● Text shown
= Beginning of Section =

[PATCH 1/6] kernel: import dt-overlay configfs patches for 5.10

Daniel Golle daniel at makrotopia.org
Sat Nov 27 06:01:21 PST 2021

On Sat, Nov 27, 2021 at 02:24:52PM +0200, Oskari Lemmelä wrote:
> Hi,
> On 27.11.2021 13.55, Daniel Golle wrote:
> > On Sat, Nov 27, 2021 at 11:28:05AM +0200, Oskari Lemmelä wrote:
> >> Hi,
> >>
> >> On 25.11.2021 3.06, Daniel Golle wrote:
> >>> Import patchset allowing loading and applying device tree overlays at
> >>> run-time via configfs.
> >>>
> >>> This will allow for packaging DTOs for hardware add-ons such as the
> >>> various HATs (Hardware Attached on Top) common for SBCs.
> >>> A new kernel config option CONFIG_OF_CONFIGFS is introduced and some
> >>> additional sysfs attributes are added in case CONFIG_OF_OVERLAY is
> >>> enabled.
> >>
> >> Is this something that did not get accepted by upstream linux?
> >> Those patches seem to be almost 8 years old.
> > 
> > I didn't investigate the full history of that patchset, I just found
> > it to be the default and only way available to modify DT from
> > user-space (and hence useful for SBC targets).
> > 
> If I remember correctly dynamic runtime DT loading was rejected by linux
> community. Many SBC distros used them, but when it did not make to
> mainline they have changed strategy.

Oh, ok, sad. Thanks for the background.

> U-boot dynamic device tree loading have been implemented after that to
> do same thing before Linux kernel is loaded.

I know and we are using that to embed DT overlay into uImage.FIT images
for BPi-R64, and for this (SATA vs. PCIe) case it's the best solution
because it's a single choice and may need to be decided before extroot
is mounted (because extroot could be sitting on the SATA disk only
available after DTO is applied).

= End of Section =

● Data under study
= Beginning of Section =

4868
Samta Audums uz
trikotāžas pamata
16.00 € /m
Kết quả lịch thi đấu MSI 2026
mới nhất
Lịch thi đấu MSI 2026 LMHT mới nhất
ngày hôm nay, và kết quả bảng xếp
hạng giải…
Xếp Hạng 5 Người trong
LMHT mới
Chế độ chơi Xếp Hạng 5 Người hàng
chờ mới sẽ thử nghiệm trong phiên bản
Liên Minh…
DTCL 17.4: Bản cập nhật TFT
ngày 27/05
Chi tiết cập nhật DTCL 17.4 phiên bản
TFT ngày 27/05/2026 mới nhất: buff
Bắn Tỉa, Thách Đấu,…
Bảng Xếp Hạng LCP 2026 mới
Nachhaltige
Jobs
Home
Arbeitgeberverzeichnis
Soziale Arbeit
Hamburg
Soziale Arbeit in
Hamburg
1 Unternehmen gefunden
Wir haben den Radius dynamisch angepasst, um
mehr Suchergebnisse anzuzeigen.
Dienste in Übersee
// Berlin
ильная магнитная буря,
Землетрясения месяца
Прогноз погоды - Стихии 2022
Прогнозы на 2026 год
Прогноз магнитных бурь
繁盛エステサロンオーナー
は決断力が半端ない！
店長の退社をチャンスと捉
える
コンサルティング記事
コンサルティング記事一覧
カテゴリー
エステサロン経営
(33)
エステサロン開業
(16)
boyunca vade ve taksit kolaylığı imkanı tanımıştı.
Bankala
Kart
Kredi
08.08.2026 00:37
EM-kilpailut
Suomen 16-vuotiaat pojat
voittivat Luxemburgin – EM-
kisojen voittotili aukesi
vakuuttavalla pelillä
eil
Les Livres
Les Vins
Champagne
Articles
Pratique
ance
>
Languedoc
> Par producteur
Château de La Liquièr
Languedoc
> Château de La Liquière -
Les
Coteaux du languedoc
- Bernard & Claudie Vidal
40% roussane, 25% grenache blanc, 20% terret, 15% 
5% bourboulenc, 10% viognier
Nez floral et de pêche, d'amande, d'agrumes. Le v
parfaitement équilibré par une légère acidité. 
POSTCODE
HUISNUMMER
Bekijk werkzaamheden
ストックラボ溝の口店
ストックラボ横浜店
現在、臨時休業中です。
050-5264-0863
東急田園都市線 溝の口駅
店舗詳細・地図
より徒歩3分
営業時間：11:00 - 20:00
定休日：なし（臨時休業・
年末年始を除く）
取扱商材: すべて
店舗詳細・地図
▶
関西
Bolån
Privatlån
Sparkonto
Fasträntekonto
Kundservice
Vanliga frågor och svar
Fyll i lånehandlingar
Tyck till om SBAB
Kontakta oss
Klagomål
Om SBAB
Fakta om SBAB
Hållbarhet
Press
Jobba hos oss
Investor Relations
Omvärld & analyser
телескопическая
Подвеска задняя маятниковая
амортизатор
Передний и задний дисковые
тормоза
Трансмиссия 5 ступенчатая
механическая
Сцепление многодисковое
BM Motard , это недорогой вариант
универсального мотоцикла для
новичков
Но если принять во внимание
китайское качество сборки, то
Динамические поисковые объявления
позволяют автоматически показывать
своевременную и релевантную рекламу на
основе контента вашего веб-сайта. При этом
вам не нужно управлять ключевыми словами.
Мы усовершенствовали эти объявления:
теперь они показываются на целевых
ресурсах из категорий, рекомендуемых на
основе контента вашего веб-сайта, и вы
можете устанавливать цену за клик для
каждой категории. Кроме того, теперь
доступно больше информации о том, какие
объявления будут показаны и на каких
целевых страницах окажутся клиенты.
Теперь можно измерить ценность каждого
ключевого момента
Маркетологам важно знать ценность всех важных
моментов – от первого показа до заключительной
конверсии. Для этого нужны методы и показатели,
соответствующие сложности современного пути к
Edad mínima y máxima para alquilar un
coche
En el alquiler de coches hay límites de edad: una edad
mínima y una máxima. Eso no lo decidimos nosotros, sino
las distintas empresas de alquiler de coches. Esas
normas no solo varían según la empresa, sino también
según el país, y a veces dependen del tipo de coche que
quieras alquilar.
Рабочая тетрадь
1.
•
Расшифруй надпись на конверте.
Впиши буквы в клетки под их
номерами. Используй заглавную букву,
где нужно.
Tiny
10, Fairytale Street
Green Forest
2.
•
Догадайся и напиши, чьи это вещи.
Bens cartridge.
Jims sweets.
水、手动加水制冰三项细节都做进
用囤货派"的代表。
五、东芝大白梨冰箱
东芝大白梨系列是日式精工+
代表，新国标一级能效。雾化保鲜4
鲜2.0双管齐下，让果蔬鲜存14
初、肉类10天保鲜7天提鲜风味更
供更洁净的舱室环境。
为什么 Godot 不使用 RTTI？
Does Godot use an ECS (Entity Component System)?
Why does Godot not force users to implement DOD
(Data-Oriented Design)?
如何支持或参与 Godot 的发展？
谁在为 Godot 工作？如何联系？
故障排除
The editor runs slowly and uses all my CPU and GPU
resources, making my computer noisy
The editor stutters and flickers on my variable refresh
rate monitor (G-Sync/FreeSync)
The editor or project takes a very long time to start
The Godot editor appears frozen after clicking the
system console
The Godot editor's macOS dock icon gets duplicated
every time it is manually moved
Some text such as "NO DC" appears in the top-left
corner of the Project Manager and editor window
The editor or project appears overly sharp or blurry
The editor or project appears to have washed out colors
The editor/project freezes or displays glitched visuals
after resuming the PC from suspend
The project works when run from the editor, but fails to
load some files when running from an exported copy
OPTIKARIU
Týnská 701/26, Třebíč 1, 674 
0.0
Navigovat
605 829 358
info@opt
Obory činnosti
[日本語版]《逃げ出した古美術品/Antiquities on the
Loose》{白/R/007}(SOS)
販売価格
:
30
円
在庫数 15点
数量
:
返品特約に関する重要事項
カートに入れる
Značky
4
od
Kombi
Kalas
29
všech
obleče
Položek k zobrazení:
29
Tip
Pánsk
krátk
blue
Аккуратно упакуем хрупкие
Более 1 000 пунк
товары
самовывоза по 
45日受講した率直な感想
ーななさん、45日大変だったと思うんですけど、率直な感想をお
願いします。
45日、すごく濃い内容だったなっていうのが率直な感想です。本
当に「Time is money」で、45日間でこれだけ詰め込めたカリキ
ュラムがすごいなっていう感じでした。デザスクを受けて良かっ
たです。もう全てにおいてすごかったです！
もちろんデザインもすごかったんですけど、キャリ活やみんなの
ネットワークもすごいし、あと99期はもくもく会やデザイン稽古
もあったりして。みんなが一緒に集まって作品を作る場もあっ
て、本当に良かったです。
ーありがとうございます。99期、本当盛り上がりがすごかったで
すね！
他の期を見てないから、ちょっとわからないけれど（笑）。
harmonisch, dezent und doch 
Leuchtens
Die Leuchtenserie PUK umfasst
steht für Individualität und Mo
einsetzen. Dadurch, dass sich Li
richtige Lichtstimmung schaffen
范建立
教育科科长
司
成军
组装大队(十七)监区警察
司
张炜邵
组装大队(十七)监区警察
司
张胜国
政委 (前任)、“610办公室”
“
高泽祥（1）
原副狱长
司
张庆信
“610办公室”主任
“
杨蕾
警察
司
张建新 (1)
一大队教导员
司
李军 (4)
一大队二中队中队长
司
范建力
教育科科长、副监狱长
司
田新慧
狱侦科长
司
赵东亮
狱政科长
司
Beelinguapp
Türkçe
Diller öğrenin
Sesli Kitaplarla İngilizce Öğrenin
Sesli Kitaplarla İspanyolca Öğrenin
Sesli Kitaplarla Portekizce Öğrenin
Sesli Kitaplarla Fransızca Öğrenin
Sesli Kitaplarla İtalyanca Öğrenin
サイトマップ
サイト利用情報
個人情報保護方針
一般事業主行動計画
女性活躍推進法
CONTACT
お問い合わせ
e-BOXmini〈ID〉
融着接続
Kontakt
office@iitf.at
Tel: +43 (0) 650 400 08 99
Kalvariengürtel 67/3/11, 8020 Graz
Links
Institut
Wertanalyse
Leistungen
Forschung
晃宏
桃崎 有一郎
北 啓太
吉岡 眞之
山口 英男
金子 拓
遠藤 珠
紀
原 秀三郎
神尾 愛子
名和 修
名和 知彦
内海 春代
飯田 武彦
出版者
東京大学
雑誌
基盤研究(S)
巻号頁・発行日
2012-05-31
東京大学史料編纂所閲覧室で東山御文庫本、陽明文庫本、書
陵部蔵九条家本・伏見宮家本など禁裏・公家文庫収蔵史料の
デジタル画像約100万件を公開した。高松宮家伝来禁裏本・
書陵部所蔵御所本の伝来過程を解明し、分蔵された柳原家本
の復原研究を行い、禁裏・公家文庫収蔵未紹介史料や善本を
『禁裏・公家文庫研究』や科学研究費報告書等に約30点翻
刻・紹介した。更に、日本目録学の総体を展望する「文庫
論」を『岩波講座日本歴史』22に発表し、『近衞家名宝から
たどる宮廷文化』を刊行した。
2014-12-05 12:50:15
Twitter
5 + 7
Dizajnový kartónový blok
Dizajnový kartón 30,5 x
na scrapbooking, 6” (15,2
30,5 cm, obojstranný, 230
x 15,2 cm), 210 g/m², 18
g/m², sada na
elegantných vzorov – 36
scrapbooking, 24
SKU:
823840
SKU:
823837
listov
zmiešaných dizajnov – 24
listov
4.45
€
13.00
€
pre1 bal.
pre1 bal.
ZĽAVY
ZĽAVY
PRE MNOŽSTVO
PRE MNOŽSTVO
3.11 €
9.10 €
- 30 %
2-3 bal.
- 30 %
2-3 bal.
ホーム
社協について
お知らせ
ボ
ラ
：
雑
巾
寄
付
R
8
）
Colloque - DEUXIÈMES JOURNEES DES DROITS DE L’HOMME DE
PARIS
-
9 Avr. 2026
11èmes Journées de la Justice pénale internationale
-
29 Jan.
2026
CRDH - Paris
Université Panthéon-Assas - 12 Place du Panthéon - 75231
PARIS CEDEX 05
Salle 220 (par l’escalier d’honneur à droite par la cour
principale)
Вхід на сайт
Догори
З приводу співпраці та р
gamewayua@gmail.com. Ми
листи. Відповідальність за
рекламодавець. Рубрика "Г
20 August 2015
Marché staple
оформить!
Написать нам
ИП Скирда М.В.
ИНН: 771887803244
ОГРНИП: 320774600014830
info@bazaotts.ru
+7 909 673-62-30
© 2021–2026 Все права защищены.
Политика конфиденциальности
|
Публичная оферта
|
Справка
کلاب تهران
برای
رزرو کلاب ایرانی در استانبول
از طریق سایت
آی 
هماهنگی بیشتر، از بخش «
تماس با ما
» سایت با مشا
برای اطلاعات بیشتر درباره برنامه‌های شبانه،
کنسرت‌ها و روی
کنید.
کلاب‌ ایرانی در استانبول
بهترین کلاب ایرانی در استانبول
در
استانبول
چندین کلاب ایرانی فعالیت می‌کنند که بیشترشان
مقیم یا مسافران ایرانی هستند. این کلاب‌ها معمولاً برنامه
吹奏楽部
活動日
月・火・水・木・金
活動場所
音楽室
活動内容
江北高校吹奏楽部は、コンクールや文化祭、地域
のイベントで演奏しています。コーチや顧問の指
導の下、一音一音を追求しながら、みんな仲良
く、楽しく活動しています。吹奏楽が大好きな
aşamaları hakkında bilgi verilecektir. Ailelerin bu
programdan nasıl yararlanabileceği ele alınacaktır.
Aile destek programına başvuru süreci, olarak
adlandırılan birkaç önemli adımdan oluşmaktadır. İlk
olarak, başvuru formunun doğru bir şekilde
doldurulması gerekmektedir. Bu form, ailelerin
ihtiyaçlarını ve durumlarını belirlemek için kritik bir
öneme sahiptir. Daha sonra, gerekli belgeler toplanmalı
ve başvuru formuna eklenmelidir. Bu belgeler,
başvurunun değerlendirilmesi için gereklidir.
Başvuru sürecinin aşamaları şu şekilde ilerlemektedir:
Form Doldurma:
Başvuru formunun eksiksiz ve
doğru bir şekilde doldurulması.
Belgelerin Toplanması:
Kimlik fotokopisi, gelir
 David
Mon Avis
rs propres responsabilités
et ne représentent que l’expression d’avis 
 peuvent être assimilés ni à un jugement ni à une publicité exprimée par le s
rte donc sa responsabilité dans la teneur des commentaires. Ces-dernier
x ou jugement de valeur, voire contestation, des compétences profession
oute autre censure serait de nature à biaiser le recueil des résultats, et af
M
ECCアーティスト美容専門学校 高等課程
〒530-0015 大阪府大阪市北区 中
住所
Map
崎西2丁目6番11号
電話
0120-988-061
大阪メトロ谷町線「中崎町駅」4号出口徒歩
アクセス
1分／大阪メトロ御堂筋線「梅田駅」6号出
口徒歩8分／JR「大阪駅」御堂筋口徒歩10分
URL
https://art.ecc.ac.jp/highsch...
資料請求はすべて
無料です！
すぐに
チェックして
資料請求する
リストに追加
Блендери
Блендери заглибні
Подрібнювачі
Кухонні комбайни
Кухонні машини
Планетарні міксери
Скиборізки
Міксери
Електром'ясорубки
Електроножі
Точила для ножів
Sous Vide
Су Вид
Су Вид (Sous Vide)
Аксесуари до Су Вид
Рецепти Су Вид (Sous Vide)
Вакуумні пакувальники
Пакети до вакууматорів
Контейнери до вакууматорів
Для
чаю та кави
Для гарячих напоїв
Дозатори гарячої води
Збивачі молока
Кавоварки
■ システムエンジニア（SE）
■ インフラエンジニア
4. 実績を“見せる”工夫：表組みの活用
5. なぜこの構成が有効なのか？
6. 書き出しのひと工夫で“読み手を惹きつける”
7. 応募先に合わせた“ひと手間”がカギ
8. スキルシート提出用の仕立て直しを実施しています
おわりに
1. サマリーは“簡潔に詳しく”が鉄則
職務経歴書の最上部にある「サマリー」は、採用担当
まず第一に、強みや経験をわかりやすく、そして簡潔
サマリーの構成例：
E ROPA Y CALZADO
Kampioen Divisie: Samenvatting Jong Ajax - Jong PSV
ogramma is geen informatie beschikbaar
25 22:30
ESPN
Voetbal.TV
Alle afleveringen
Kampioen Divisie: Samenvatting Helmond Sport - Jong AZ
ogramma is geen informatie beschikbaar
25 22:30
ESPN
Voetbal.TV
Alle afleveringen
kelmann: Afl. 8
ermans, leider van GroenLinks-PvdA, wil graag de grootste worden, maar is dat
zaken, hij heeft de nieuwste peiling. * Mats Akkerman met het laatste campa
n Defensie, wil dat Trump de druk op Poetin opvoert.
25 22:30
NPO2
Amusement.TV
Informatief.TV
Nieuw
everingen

= End of Section =

Return the stretch of the device tree overlay email between "I know and we" and "DTO is applied).", inclusive, copied word for word.

I know and we are using that to embed DT overlay into uImage.FIT images
for BPi-R64, and for this (SATA vs. PCIe) case it's the best solution
because it's a single choice and may need to be decided before extroot
is mounted (because extroot could be sitting on the SATA disk only
available after DTO is applied).